» **Task to complete**: Set out exactly every line of the entries below, starting at the line that holds "a blend of emotional" and stopping after the line that holds "Non-stop innovation".

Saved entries
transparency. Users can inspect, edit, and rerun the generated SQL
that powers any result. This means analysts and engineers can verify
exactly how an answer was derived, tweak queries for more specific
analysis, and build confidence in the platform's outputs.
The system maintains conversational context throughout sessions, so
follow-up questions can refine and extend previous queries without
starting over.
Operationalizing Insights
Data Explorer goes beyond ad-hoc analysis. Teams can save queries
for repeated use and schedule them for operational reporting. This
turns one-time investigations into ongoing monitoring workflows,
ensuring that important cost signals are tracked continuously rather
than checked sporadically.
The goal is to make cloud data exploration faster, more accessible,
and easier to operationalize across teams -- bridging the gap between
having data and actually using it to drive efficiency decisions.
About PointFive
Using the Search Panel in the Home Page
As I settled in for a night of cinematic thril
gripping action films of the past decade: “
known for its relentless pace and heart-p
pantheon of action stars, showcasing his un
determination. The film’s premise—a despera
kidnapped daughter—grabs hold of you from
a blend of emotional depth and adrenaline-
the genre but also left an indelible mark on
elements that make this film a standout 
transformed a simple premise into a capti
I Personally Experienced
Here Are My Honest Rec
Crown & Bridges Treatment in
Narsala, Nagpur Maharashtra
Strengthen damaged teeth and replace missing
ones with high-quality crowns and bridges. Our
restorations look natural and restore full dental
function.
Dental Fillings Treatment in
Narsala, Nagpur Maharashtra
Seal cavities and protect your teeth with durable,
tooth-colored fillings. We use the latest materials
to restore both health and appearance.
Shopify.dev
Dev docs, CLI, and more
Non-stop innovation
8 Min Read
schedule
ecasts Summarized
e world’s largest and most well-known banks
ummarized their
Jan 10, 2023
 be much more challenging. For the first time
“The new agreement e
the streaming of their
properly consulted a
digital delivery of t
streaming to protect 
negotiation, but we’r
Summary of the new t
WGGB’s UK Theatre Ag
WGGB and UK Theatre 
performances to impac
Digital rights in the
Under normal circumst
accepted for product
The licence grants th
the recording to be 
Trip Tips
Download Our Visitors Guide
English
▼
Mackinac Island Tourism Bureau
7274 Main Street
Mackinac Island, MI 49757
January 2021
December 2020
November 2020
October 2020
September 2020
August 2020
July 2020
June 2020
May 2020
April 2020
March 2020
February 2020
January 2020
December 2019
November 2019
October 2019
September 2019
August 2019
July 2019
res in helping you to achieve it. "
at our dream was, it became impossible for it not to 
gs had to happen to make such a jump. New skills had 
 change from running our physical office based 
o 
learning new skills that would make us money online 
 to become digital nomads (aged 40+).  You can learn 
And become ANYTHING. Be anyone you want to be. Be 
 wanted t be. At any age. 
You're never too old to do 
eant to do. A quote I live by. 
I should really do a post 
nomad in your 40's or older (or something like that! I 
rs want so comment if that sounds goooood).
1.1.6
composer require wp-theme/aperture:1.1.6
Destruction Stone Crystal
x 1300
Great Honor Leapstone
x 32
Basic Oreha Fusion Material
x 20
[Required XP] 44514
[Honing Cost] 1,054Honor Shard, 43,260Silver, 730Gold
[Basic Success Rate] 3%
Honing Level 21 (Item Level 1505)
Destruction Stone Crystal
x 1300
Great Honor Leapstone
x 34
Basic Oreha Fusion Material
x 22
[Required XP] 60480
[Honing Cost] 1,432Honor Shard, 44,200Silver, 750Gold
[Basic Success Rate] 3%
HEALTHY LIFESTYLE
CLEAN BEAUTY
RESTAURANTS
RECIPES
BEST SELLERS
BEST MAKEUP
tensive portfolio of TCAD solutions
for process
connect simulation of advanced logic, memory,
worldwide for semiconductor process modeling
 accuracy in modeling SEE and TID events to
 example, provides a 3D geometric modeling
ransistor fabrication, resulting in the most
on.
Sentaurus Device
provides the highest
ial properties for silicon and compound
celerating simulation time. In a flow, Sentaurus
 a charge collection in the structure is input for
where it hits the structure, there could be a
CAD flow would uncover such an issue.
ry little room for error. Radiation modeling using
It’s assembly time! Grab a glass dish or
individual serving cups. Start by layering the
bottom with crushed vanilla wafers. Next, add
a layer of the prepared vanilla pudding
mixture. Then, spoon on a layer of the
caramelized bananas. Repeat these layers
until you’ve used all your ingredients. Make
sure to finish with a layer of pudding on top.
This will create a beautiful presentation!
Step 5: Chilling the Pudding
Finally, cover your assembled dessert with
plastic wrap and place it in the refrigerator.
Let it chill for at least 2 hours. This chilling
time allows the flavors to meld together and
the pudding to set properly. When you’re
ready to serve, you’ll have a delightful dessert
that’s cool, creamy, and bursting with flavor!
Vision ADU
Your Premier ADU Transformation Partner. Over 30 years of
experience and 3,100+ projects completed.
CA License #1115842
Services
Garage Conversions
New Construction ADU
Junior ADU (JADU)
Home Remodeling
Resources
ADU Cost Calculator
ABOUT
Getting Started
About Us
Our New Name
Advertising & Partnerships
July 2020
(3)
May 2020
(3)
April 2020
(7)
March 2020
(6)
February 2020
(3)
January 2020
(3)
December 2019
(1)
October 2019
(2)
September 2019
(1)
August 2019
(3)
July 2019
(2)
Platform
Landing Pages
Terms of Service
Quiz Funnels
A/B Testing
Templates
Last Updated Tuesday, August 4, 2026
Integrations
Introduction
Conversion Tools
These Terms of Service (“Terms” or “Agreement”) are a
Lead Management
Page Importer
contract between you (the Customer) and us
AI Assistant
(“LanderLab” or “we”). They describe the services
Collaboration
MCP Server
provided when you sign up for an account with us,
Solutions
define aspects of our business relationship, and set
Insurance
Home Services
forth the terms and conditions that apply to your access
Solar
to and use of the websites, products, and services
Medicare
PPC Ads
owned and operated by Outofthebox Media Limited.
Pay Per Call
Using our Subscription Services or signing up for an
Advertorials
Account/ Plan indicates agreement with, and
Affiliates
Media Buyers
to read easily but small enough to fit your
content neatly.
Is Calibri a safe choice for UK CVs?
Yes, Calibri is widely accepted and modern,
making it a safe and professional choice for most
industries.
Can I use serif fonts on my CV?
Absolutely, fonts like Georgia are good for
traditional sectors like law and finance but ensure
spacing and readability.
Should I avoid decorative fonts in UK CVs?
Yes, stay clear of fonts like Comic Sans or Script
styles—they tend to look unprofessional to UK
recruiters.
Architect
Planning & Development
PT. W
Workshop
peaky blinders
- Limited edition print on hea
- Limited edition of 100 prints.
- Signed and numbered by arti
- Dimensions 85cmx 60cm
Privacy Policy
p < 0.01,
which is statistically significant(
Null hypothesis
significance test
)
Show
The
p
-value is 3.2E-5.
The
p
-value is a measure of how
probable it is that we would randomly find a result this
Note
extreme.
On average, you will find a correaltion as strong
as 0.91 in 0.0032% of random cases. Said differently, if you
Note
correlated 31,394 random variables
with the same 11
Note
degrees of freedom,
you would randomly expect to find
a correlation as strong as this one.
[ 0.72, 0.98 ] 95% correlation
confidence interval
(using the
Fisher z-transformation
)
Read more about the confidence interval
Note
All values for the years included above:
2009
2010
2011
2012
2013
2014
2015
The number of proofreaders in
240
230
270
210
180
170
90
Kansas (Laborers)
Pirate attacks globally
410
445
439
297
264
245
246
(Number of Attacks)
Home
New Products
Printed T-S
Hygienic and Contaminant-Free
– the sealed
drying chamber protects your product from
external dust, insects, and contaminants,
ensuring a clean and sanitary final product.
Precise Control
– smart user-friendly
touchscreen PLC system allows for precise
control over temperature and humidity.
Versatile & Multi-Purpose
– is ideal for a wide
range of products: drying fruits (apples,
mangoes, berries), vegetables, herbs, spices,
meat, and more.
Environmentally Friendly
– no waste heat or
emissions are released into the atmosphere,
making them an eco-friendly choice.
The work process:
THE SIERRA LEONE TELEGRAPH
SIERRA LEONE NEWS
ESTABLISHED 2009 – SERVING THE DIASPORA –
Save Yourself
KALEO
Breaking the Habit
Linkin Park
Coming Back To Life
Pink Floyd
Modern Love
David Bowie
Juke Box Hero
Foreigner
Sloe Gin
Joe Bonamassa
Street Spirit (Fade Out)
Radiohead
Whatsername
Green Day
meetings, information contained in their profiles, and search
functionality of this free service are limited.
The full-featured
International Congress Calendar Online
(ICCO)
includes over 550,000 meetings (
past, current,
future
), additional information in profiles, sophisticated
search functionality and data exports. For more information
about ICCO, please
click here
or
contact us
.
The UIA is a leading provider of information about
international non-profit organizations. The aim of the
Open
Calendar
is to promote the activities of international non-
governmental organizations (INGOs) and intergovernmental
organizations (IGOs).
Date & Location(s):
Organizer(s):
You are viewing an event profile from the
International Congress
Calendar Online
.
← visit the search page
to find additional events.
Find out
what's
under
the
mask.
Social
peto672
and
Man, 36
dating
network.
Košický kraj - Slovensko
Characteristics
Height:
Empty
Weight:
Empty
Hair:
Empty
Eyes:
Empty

» **The completed task**:
a blend of emotional depth and adrenaline-
the genre but also left an indelible mark on
elements that make this film a standout 
transformed a simple premise into a capti
I Personally Experienced
Here Are My Honest Rec
Crown & Bridges Treatment in
Narsala, Nagpur Maharashtra
Strengthen damaged teeth and replace missing
ones with high-quality crowns and bridges. Our
restorations look natural and restore full dental
function.
Dental Fillings Treatment in
Narsala, Nagpur Maharashtra
Seal cavities and protect your teeth with durable,
tooth-colored fillings. We use the latest materials
to restore both health and appearance.
Shopify.dev
Dev docs, CLI, and more
Non-stop innovation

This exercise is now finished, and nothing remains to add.